Eating up Singapore

Among the many delicious aspects of our visit to Singapore has been the food. Our guide on the bike tour that first morning was blunt. “Every single Singaporean is a foodie,” he declared. Most people don’t cook at home, he said, at least in part because they can choose from such a vast profusion of excellent dishes, many available at rock-bottom prices. Of course it’s also possible to pay a lot in restaurants. Singapore regularly shows up on lists of the world’s most expensive cities. But it also is blessed with dozens upon dozens of so-called “hawker centres,” each offering a head-spinning number of Items to eat.

The Lao Pa Sat center in the downtown business district. We ate there two nights.
The Maxwell Street centre in Chinatown
 

We did most of our eating in the centers. They’re are a bit like American food courts, except they lack air-conditioning and an industrialized approach to food production. A handful may have branches in a couple of centers, but most aren’t chains. Everything is cooked on the spot after the order has been placed. I read that Michelin’s recently published guide to Singaporean dining includes a number of hawker centre stalls.

Some of the offerings were too weird for us to consider:

In other nearby stalls, I noted salted egg and barbecued crayfish, various kinds of squid, prawn balls, fried fritters and fried oyster egg, salted egg with bitter gourd, and shark’s fin soup for sale.

I’d happily try this in LA. But in Singapore? No way.

Still, we were reasonably adventurous. At the recommendation of our bike-tour guide, we ate barbecued sting ray…

The texture reminded me of sole!.

… and oyster omelette…

….and something that the locals call “carrot cake.”

Looks a lot like omelette too. But it’s filled with chunks of a mysterious ingredient.

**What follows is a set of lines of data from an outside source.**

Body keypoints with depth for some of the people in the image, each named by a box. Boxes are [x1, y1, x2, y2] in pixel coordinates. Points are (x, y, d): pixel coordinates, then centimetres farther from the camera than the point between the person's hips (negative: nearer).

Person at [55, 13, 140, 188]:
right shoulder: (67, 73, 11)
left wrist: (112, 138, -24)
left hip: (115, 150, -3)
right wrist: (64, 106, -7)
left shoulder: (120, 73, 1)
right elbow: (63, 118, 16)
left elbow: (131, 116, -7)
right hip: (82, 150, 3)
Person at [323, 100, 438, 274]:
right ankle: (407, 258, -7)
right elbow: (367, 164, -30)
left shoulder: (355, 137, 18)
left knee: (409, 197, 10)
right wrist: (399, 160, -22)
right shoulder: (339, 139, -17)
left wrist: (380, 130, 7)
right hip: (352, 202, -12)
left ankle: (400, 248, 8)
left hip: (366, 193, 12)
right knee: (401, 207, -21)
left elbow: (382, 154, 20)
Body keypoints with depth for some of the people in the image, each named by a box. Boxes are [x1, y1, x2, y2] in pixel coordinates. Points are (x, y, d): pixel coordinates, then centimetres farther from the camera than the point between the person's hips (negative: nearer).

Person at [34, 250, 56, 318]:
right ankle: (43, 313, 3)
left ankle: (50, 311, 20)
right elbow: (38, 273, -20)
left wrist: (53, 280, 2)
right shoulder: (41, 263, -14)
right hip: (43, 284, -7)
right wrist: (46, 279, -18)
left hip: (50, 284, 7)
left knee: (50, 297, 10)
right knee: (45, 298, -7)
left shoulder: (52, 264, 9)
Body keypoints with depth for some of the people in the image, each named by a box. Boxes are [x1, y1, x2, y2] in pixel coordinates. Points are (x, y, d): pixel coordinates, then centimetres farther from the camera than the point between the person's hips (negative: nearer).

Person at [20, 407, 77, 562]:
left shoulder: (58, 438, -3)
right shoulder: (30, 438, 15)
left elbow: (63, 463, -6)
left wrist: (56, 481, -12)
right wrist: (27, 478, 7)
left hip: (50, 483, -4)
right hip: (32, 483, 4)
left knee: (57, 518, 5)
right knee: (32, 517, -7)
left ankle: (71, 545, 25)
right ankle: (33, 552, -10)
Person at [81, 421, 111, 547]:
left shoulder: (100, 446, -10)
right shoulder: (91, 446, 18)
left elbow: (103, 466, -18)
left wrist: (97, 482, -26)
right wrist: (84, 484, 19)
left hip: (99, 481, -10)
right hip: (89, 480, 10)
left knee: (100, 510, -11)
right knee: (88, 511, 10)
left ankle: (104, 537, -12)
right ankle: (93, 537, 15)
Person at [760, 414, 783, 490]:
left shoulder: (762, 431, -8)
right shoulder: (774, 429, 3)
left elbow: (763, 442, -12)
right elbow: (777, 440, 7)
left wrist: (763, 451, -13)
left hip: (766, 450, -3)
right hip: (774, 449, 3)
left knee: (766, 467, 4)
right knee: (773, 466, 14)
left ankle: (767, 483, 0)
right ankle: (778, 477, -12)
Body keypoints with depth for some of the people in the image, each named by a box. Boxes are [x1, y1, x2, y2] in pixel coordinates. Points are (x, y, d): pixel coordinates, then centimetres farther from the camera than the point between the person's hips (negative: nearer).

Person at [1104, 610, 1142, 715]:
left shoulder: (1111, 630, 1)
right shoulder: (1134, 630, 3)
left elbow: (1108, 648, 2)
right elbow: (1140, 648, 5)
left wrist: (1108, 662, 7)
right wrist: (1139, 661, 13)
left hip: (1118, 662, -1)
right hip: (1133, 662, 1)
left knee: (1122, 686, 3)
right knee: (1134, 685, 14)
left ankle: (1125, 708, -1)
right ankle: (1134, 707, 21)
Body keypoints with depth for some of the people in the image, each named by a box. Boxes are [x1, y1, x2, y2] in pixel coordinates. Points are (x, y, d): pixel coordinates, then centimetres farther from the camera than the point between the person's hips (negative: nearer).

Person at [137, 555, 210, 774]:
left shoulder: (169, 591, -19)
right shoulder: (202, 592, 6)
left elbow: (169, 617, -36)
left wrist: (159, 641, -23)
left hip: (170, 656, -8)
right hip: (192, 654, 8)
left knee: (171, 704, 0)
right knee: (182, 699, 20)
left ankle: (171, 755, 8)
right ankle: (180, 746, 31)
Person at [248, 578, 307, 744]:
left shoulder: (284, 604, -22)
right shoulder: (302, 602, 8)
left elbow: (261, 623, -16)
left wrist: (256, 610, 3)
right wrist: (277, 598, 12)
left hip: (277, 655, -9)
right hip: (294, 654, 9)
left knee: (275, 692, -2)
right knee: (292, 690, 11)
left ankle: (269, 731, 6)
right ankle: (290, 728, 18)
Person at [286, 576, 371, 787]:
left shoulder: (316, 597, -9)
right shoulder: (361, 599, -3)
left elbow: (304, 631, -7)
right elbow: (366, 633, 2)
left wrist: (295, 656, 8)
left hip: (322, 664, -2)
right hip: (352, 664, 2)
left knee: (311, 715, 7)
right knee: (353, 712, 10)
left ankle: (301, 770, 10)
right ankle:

On our last night, we sought out one of the most beloved local dishes — Hainan chicken rice — at the stall in Chinatown where Anthony Bourdain swooned over its deliciousness (His photo is prominently displayed on the Tian Tian stall.)

It was tasty, but we thought our noodles with roast duck was even more irresistible. We gobbled both dishes down with stir-fried bean sprouts and good Singaporean beer, and the total came to just over $15 for the two of us.

There are so many things we didn’t have time to try —  even at McDonald’s! 

Since “ebi” in Japanese means shrimp, I assume that these were shrimp burgers. But what the heck is a honeydew McSlurry?!

It makes me imagine coming back just to eat more.

2 thoughts on “Eating up Singapore

  1. Wes mudge October 9, 2016 / 11:37 pm

    Good write up, good photos. Makes me hungry

    • jdewyze October 9, 2016 / 11:53 pm

      We think you need to bring Jenny to Singapore; that you would both have a great time there.